In April 2011, I spent a week and a half backpacking in Yunnan Province, China, checking out the famous cities of Lijiang and Shangri-la. Yunnan was beautiful, and it’s not hard to see why so many tourists, both foreign and Chinese, travel to Yunnan for sightseeing.
One would think, though, that with so many tourists there would be a more centrally coordinated tourism industry in Yunnan. (I guess this applies to China as a whole, but I’ve noticed this infinitely more in Yunnan.) If there was one, I never managed to discover it. My time in Yunnan had been riddled with haggling with van drivers over the cost of getting from Point A to Point B, hidden extra fees at random checkpoints at sightseeing locations, and other not-exactly-above-board procedures.
When I went to the Tiger Leaping Gorge, I experienced all of these and more. After I got dropped off by a bus at the gorge’s entrance, I was immediately approached by two people who offered to take me to the middle section of the gorge, where there were hiking trails and guesthouses to stay overnight in. These private vans provided the only way to get anywhere in the gorge, and of course there was no standard price, so I had to bargain my way to a fair price.
Once I reached the trail, I was charged for using it as it was apparently privately maintained by a family who resided in the gorge.

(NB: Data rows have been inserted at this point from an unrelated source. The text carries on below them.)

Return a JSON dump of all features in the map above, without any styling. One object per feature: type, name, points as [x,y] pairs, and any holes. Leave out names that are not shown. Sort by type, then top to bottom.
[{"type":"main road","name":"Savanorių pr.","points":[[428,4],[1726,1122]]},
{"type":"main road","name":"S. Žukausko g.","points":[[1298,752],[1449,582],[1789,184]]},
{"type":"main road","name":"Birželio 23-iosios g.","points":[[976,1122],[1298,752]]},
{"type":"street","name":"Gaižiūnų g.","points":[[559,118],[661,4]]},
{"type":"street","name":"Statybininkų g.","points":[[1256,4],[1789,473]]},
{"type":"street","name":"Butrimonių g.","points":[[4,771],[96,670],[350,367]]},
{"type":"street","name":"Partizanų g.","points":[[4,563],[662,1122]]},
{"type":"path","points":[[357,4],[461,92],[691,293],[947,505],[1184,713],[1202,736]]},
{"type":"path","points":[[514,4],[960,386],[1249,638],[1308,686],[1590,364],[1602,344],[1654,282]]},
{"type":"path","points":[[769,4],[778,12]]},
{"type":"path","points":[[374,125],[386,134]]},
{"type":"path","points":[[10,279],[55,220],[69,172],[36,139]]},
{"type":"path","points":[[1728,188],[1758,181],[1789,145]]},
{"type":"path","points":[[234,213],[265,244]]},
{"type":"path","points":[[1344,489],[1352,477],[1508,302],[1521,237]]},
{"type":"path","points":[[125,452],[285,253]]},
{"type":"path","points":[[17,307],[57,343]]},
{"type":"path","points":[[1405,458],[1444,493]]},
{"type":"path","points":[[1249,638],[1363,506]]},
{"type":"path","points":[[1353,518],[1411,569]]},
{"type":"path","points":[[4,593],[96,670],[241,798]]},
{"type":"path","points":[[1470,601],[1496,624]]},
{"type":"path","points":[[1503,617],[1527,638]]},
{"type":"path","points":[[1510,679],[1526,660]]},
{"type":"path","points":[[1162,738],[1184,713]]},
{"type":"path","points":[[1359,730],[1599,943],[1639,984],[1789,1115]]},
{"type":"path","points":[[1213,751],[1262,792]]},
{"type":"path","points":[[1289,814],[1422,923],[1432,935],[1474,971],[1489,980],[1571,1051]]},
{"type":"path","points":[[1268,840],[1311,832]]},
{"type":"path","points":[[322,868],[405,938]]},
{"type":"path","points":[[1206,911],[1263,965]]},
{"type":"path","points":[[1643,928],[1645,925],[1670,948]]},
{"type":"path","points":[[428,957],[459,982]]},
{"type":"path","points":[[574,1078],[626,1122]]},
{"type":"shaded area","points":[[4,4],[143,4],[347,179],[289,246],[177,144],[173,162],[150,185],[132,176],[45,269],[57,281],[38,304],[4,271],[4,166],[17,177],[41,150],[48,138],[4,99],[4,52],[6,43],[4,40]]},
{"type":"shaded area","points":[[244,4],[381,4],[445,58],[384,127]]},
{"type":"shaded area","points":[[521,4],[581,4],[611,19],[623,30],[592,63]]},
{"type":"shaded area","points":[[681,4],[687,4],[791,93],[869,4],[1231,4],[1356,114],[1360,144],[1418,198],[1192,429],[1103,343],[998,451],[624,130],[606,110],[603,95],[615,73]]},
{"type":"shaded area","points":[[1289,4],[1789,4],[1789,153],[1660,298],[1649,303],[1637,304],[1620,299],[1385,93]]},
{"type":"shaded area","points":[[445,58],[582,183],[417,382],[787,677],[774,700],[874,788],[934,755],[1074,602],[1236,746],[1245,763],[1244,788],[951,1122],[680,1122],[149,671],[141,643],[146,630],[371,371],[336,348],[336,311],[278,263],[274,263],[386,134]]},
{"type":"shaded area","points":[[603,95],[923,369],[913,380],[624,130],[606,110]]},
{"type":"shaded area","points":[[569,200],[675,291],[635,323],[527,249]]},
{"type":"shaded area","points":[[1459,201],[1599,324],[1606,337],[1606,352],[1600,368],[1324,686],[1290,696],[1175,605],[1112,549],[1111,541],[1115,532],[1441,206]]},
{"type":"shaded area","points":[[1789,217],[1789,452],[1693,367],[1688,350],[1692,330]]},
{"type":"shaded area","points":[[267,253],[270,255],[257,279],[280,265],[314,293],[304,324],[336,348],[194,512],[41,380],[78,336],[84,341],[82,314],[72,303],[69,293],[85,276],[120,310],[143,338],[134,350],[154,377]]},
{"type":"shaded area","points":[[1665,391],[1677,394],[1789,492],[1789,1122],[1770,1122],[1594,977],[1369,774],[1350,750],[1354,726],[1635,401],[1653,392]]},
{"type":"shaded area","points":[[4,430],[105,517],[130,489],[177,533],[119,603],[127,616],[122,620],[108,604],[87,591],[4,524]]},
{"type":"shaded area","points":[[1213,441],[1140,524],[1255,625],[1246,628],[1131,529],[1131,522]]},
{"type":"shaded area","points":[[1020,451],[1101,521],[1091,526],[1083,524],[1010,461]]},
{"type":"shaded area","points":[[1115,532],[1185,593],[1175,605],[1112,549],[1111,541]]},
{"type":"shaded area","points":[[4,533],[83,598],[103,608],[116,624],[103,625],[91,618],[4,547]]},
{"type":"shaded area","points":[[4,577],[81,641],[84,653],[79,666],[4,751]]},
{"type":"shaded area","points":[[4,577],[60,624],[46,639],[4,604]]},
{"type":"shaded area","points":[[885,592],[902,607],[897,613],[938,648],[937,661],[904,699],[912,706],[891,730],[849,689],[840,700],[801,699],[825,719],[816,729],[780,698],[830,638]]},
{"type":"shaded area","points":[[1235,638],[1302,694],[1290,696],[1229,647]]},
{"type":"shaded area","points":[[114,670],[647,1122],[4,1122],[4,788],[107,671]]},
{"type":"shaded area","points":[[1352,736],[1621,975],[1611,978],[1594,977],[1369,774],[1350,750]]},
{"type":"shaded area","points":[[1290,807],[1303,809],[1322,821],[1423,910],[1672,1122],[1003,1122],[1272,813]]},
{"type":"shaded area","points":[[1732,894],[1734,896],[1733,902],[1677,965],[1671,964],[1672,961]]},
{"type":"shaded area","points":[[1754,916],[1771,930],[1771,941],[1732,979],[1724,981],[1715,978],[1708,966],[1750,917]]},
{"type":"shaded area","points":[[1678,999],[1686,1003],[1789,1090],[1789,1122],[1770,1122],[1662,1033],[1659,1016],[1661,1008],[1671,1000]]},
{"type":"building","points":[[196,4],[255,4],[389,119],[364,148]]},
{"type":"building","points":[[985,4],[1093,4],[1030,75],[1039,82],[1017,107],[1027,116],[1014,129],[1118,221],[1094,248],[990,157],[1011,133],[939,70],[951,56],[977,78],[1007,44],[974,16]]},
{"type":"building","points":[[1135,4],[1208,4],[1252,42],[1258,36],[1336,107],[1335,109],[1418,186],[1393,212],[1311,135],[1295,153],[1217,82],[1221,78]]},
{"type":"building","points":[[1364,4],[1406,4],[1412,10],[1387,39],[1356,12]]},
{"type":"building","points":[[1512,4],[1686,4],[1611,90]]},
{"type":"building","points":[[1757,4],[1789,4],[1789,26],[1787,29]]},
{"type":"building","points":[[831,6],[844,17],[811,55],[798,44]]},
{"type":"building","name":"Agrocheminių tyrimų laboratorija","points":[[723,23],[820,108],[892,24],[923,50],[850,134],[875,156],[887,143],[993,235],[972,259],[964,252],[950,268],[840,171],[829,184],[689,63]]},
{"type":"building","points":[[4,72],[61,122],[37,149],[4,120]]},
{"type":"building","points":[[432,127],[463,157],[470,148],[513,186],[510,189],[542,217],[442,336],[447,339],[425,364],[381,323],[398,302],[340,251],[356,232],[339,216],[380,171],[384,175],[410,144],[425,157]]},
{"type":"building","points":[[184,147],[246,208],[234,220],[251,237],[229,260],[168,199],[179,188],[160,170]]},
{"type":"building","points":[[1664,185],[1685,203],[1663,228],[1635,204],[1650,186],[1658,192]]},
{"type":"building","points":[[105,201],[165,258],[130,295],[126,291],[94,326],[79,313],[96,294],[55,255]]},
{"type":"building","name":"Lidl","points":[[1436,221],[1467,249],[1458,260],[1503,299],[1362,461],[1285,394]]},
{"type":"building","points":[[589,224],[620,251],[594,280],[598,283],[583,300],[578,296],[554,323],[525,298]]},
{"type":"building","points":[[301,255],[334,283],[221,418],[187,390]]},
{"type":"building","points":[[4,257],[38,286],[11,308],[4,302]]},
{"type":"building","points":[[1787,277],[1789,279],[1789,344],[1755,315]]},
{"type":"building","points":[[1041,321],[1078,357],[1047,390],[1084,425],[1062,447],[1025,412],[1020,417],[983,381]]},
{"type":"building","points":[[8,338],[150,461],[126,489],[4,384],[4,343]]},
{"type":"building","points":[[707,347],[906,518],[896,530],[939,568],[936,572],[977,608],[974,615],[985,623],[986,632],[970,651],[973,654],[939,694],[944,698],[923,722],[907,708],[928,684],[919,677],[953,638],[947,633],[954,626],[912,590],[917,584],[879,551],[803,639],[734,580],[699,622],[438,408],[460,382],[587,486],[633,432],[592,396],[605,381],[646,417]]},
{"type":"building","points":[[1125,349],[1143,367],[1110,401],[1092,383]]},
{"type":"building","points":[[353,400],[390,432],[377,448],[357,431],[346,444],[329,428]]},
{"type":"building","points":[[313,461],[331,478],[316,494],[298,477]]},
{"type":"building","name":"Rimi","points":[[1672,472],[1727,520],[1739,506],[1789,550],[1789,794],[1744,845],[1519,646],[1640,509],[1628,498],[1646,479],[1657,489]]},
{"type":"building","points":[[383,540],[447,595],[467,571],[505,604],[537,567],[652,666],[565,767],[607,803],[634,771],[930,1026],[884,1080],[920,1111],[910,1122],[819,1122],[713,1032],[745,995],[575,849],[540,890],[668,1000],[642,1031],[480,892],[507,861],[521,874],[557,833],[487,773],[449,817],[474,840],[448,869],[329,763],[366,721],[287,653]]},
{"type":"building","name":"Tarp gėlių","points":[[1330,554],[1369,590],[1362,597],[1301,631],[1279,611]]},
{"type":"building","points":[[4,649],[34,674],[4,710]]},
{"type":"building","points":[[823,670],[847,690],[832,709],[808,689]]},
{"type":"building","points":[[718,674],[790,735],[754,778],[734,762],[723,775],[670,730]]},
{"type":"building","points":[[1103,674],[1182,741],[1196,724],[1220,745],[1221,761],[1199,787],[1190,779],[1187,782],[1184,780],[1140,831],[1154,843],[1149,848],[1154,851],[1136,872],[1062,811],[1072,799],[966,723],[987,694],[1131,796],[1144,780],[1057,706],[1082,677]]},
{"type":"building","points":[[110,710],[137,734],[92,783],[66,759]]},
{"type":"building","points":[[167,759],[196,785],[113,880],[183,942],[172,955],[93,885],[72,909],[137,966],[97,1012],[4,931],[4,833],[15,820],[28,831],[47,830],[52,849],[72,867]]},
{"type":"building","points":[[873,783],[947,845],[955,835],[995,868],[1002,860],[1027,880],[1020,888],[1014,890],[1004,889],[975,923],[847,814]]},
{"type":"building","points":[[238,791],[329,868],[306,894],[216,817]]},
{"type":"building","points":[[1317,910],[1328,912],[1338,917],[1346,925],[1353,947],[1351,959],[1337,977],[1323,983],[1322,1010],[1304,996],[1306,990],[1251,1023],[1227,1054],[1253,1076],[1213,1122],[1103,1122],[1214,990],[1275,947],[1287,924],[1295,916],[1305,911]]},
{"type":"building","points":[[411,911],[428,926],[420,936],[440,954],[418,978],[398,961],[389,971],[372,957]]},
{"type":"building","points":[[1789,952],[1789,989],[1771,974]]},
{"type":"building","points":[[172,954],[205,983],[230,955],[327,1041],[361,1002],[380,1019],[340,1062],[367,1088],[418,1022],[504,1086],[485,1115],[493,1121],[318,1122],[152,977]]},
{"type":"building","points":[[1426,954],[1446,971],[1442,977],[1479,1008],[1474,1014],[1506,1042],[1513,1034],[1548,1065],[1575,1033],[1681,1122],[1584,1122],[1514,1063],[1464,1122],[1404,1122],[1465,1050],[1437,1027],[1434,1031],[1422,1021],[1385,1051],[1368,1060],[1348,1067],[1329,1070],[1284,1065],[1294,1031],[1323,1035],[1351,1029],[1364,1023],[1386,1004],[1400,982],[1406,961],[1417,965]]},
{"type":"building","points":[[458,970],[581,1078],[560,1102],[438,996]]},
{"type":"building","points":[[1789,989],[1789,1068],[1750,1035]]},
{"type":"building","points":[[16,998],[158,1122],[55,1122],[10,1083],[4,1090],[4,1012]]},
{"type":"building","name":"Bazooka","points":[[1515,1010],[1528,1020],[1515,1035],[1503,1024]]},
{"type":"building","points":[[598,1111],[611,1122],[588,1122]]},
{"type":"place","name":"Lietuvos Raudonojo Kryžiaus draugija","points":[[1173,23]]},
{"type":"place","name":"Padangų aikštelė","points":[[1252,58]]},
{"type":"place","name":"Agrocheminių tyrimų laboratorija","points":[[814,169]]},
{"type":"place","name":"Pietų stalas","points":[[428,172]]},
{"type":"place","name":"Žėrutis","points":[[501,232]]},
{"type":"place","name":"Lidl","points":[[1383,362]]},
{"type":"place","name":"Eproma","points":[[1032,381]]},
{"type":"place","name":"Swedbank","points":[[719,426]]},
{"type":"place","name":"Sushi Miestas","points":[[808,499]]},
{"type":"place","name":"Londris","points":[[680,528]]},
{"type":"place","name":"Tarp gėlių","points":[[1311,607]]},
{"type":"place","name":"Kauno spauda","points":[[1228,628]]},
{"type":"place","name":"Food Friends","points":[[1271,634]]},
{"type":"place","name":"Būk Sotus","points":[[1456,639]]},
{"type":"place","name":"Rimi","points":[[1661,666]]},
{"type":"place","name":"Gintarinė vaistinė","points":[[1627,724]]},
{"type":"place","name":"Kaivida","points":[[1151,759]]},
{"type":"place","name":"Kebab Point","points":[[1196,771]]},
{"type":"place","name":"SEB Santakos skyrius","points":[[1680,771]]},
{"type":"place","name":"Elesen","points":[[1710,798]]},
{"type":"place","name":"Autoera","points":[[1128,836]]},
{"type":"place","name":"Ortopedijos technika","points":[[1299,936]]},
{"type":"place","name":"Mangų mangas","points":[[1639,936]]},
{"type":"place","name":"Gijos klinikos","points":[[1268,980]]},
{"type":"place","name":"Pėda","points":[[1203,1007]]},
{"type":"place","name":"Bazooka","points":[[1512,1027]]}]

When I had hiked down the trail, I was charged yet again for using the returning portion of the trail–which was allegedly maintained by a different family!
The bus I took to leave Tiger Leaping Gorge was also fairly sketchy, and I was overcharged by 5RMB. But by that point I was so glad to be off that cramped, sweaty, smoky, fly-infested bus that I didn’t care.
The lesson I took away from my time at Tiger Leaping Gorge: traveling in China is generally cheap, but shoestring budgets will be hard to follow. So many make their living using not-exactly-above-board methods.